Damit sich in dieser Frage etwas bewegt, plant die Bundesregierung, die Bedarfsplanung zu reformieren, damit die Wartezeiten auf einen Behandlungsplatz reduziert werden können. Hier ist der Bundesgesundheitsminister in der Verantwortung, etwas vorzulegen.

Richtig ist, dass Rheinland-Pfalz ein neues Traumahilfezentrum im Ahrtal eingerichtet hat. Das kann vielleicht ein Vorbild für Nordrhein-Westfalen sein.

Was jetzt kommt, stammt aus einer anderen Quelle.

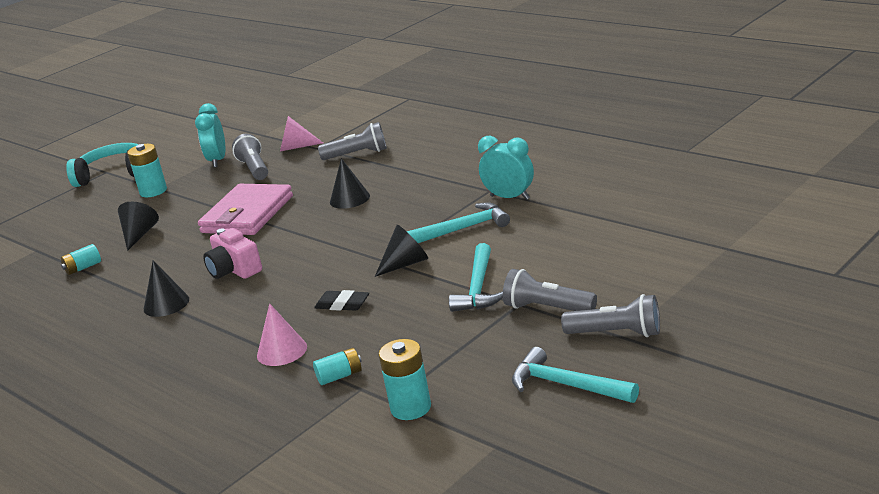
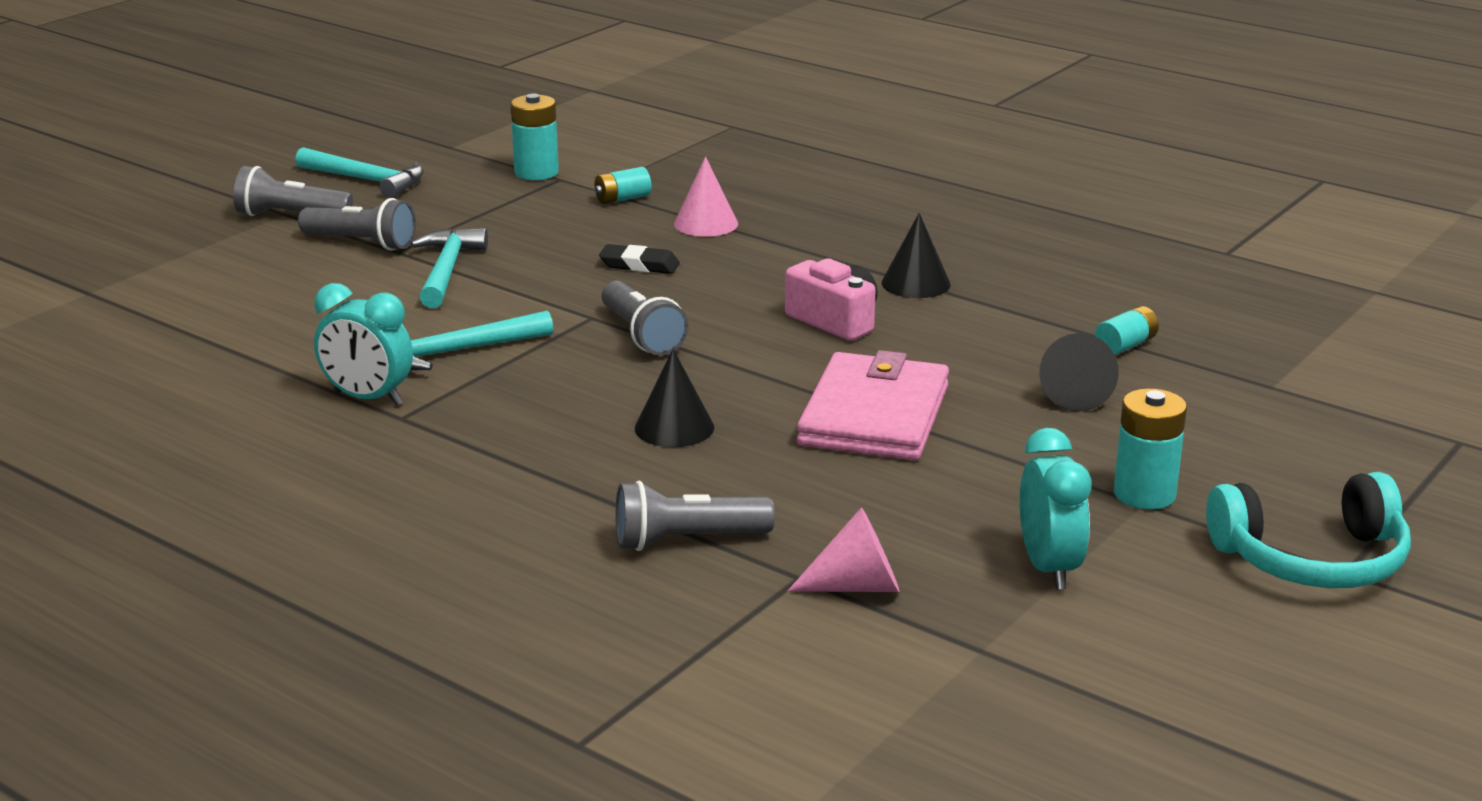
camera: 170 degrees right, 0 degrees up
(254, 169) = (930, 529): grey flashlight -> grey flashlight (641, 335)
(406, 264) = (553, 308): black cone -> none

Richtig ist ebenfalls, dass man sich auf den Weg machen und Gespräche führen muss. Wenn man sich nämlich nicht auf den Weg macht, kommt man nicht an.

Daher will ich es noch einmal betonen: Wir haben lange abgewogen. Wir werden dem Antrag jetzt zustimmen. Ich will nur davor warnen, vorschnelle Versprechungen abzugeben, die die Politik nachher nicht einhalten, nicht einlösen kann. Das dürfen wir nicht machen. Wir haben eine Verantwortung gegenüber den Menschen, und zwar alle miteinander hier im Parlament.

Wir werden dem Antrag jetzt zustimmen, aber, wie gesagt, meine Bedenken und unsere offenen Fragen bleiben trotzdem bestehen. Es war uns wichtig, diese heute noch einmal zu artikulieren.

Ich glaube, in dem Ziel, nämlich dass die Menschen vor Ort Hilfe bekommen und unterstützt werden, sind wir uns sehr einig. Es ist sehr wichtig, das noch einmal herauszustellen. – Vielen Dank.